California’s Institute for Regeneratiave Medicine Wednesday awarded more than $200 million in research grants. Officials with the agency targeted research projects that could yield potential treatments for chronic and deadly diseases within the next four years.

Scientists who got the grants are doing research on stem cell treatments for heart disease, HIV/AIDS, juvenile diabetes, and cancer. Officials with the Center for Regenerative Medicine say the projects that got the grants could advance to clinical trials in the next four years.

Doctor Eduardo Marban at Cedars Sinai Medical Center is doing research that uses a patient’s own stem cells to repair the heart after cardiac arrest or heart failure. "Those stem cells that come from a patient’s own heart are predestined to repair damage," he says. "That’s what they are there for.

"They’re insufficient in number to deal with heart failure and heart attacks. But we grow them in large numbers and put them back in, and then they take root and make the heart work more strongly."

Paula Cannon got a grant for her stem cell research project at USC to fight HIV/AIDS. "And the idea from it really came from nature."

Cannon says 1 percent of the population is naturally immune to HIV/AIDS. She says that’s because they are missing the protein that allows HIV to enter a cell, so she says the virus can’t spread in them.

Her research team is trying to copy that. They’re taking stem cells from a patient’s body and eliminating the protein that’s like the gateway for HIV. Researchers expect when they put the cells back into a patient’s body, those cells would now keep HIV out.

# [Supplied data]
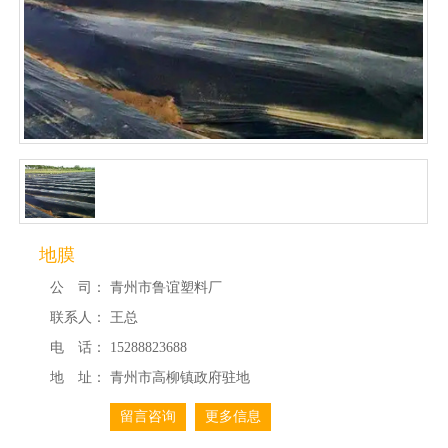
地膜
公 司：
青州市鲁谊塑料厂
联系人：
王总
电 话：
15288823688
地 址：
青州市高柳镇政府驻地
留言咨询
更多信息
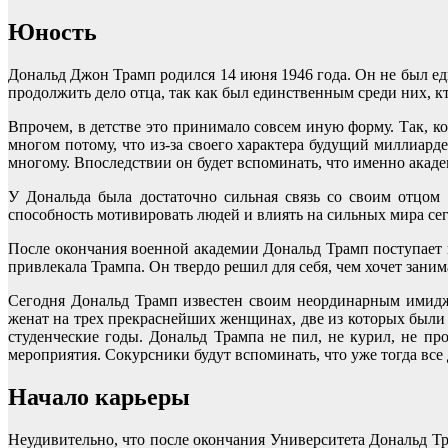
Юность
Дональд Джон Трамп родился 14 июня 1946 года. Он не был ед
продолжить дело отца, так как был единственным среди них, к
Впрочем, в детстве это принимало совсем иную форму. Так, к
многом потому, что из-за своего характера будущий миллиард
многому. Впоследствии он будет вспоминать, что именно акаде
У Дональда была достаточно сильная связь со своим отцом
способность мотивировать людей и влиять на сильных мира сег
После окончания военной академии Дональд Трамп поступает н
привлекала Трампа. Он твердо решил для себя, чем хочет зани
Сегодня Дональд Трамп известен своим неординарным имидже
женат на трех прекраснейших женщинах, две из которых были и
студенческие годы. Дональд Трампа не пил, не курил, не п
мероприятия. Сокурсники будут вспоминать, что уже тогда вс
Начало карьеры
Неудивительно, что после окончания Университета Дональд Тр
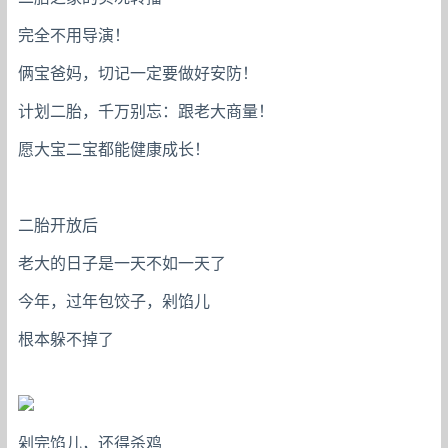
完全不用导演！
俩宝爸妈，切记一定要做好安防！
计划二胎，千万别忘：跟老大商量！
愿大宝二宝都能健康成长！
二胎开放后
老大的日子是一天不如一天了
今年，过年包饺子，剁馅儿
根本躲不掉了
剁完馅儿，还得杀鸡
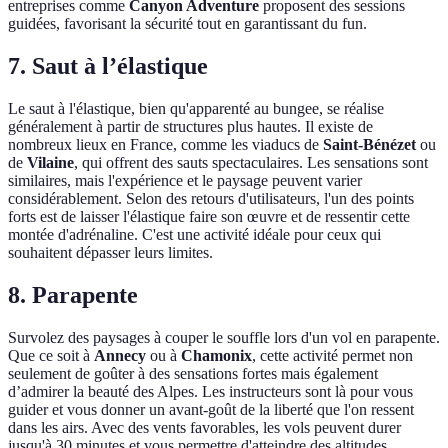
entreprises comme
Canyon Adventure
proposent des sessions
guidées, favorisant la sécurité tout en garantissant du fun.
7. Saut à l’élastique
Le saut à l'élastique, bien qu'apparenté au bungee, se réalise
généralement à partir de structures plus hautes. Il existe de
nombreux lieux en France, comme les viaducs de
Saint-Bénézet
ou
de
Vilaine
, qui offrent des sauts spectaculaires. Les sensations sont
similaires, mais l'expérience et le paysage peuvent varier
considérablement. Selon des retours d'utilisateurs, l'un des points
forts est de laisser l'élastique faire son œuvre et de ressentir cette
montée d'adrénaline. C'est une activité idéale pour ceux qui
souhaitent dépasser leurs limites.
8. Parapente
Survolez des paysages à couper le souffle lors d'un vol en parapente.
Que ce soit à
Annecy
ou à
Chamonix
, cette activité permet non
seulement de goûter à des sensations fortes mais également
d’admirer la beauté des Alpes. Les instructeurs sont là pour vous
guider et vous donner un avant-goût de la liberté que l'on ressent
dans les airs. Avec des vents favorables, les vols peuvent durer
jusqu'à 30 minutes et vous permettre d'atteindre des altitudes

---

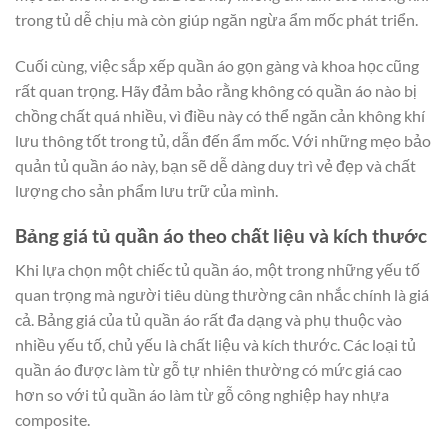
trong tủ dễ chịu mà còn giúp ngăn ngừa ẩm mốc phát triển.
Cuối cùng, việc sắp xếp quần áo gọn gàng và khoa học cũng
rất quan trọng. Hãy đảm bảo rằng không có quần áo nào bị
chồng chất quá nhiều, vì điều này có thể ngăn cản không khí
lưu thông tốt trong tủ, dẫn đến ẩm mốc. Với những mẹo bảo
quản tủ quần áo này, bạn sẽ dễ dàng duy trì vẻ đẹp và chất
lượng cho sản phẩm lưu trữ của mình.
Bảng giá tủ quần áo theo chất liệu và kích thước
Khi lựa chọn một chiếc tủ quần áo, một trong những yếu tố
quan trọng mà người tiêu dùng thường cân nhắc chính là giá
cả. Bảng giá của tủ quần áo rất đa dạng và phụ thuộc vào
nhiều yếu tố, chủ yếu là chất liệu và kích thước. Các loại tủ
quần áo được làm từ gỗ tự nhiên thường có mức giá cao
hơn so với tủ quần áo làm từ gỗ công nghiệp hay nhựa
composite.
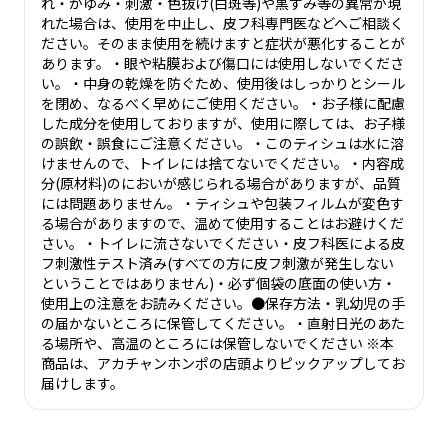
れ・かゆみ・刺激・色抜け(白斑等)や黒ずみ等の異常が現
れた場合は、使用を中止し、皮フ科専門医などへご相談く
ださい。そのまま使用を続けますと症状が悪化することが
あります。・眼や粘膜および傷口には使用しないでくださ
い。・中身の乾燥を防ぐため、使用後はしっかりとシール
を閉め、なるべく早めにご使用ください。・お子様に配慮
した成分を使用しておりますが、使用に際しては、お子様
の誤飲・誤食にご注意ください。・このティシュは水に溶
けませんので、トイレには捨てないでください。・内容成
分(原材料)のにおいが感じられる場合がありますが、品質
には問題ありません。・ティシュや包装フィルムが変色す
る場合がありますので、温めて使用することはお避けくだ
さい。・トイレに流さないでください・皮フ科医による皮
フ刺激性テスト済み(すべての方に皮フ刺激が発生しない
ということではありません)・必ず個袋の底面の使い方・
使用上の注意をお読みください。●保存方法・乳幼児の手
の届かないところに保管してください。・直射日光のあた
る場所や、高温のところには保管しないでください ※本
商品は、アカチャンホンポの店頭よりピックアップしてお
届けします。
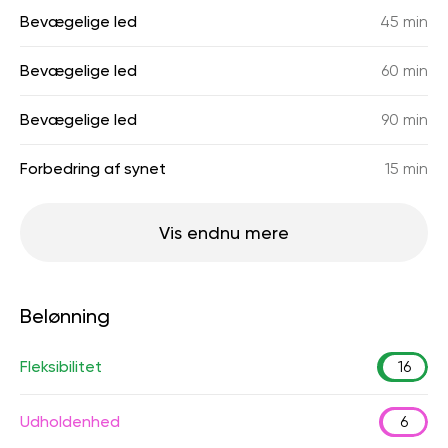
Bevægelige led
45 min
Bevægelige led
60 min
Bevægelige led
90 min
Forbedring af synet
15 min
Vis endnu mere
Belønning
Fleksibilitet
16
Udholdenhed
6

==

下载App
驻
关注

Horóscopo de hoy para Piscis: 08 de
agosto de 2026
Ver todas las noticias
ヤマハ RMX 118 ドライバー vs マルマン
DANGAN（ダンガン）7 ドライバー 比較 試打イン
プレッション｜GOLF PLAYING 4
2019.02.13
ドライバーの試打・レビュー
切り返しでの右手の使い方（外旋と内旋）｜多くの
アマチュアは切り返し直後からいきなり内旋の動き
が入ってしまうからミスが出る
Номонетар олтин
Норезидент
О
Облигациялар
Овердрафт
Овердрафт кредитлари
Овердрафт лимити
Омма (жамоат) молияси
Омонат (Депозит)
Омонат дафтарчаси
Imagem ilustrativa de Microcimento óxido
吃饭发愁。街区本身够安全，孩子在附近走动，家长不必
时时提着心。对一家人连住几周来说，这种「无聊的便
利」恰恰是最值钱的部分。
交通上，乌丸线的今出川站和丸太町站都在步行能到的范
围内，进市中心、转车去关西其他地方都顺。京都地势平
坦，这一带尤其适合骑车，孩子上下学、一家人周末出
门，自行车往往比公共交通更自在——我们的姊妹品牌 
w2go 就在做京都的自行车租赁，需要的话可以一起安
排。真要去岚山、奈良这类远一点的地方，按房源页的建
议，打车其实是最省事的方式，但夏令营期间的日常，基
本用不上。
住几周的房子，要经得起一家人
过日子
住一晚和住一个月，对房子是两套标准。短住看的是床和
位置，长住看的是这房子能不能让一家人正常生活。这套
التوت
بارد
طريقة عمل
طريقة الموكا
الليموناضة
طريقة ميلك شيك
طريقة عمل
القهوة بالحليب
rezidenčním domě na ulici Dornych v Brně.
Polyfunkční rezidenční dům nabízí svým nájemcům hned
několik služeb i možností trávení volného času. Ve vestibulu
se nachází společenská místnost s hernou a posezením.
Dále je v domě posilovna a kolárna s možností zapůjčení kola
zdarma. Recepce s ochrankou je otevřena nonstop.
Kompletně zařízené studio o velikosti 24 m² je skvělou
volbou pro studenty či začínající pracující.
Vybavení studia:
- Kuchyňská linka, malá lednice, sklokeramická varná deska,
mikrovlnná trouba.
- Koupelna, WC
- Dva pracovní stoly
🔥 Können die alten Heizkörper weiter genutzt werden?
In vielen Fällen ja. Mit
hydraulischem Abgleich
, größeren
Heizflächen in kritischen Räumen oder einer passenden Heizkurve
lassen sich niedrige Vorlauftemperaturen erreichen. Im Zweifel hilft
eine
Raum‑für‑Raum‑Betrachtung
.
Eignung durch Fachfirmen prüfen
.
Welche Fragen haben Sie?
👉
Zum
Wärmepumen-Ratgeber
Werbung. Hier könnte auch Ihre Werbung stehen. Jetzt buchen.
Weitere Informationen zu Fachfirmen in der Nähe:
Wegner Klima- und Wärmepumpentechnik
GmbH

# [Required work]
**1)** Summarize the passage on California's stem cell research grants in two sentences.
**2)** List every disease that the passage on California's stem cell research grants names as a target of the grant-funded research.

# [Answers below]
**1)** California's regenerative medicine agency awarded more than $200 million in grants for stem cell research projects that could yield treatments for chronic and deadly diseases and could advance to clinical trials within four years. Among the funded work, Eduardo Marban at Cedars Sinai grows a patient's own heart stem cells in large numbers to repair the heart, and Paula Cannon at USC removes from a patient's stem cells the protein that lets HIV enter a cell, copying people who are naturally immune.

**2)**
- heart disease
- HIV/AIDS
- juvenile diabetes
- cancer